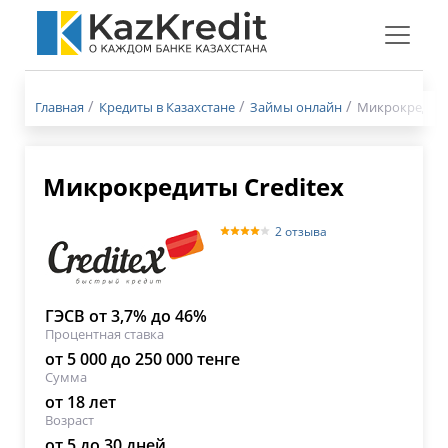
Меню
бургер
Главная
Кредиты в Казахстане
Займы онлайн
Микрокредиты 
Микрокредиты Creditex
2 отзыва
ГЭСВ от 3,7% до 46%
Процентная ставка
от 5 000 до 250 000 тенге
Сумма
от 18 лет
Возраст
от 5 до 30 дней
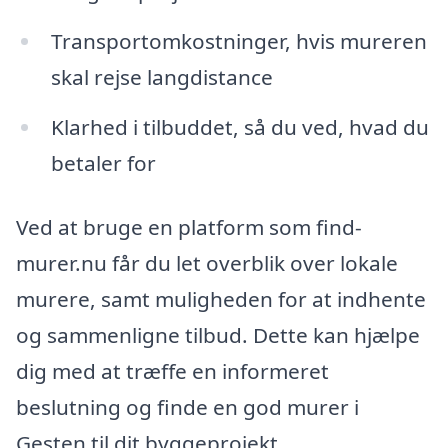
Transportomkostninger, hvis mureren
skal rejse langdistance
Klarhed i tilbuddet, så du ved, hvad du
betaler for
Ved at bruge en platform som find-
murer.nu får du let overblik over lokale
murere, samt muligheden for at indhente
og sammenligne tilbud. Dette kan hjælpe
dig med at træffe en informeret
beslutning og finde en god murer i
Gesten til dit byggeprojekt.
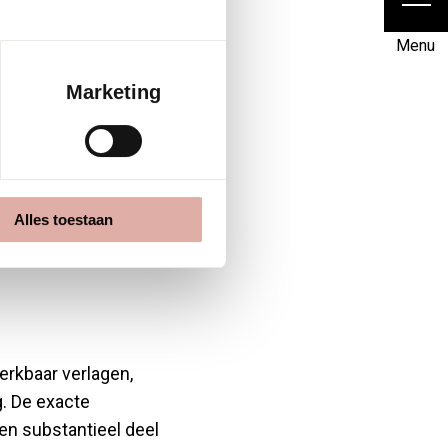
e. Voor kantoren in
iaal dan ook geen
Menu
Marketing
nen
n een
Alles toestaan
rkbaar verlagen,
g. De exacte
een substantieel deel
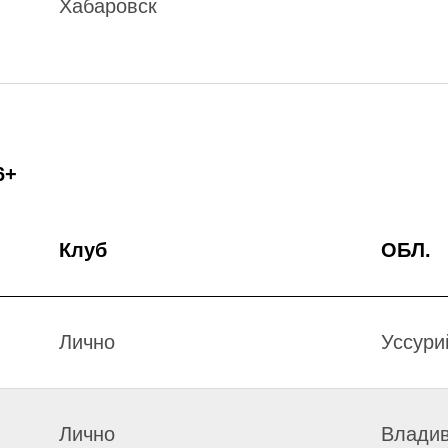
Хабаровск
6+
Клуб
ОБЛ.
Лично
Уссури
Лично
Владив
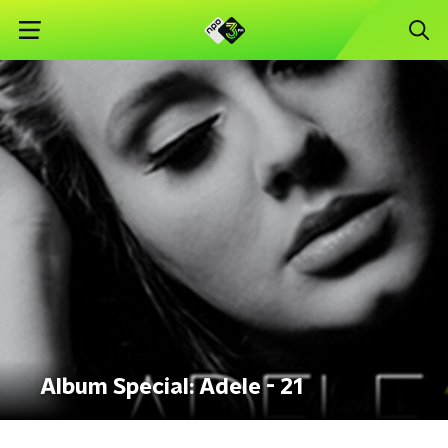
Album Special: Adele - 21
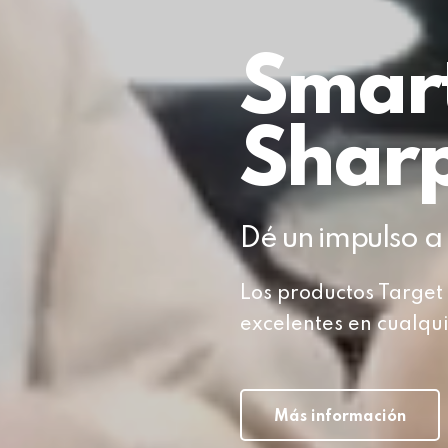
Smart
Sharp
Dé un impulso a 
Los productos Target
excelentes en cualqu
Más información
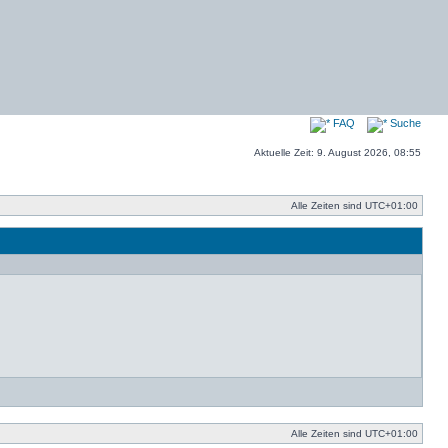
FAQ
Suche
Aktuelle Zeit: 9. August 2026, 08:55
Alle Zeiten sind
UTC+01:00
Alle Zeiten sind
UTC+01:00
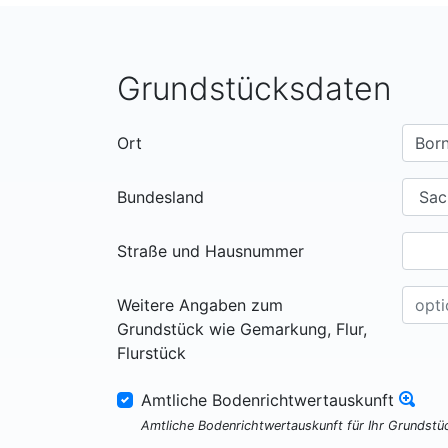
Grundstücksdaten
Ort
Bundesland
Straße und Hausnummer
Weitere Angaben zum
Grundstück wie Gemarkung, Flur,
Flurstück
Amtliche Bodenrichtwertauskunft
Amtliche Bodenrichtwertauskunft für Ihr Grundst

===

What is needed here is each line above set down word for word, minus the images.

Меню
бургер
Главная
Кредиты в Казахстане
Займы онлайн
Микрокредиты 
Микрокредиты Creditex
2 отзыва
ГЭСВ от 3,7% до 46%
Процентная ставка
от 5 000 до 250 000 тенге
Сумма
от 18 лет
Возраст
от 5 до 30 дней
Transportomkostninger, hvis mureren
skal rejse langdistance
Klarhed i tilbuddet, så du ved, hvad du
betaler for
Ved at bruge en platform som find-
murer.nu får du let overblik over lokale
murere, samt muligheden for at indhente
og sammenligne tilbud. Dette kan hjælpe
dig med at træffe en informeret
beslutning og finde en god murer i
Gesten til dit byggeprojekt.
e. Voor kantoren in
iaal dan ook geen
Menu
Marketing
nen
n een
Alles toestaan
rkbaar verlagen,
g. De exacte
een substantieel deel
Хабаровск
6+
Клуб
ОБЛ.
Лично
Уссури
Лично
Владив
Album Special: Adele - 21
Smart
Sharp
Dé un impulso a 
Los productos Target
excelentes en cualqu
Más información
FAQ
Suche
Aktuelle Zeit: 9. August 2026, 08:55
Alle Zeiten sind
UTC+01:00
Alle Zeiten sind
UTC+01:00
Grundstücksdaten
Ort
Bundesland
Straße und Hausnummer
Weitere Angaben zum
Grundstück wie Gemarkung, Flur,
Flurstück
Amtliche Bodenrichtwertauskunft
Amtliche Bodenrichtwertauskunft für Ihr Grundst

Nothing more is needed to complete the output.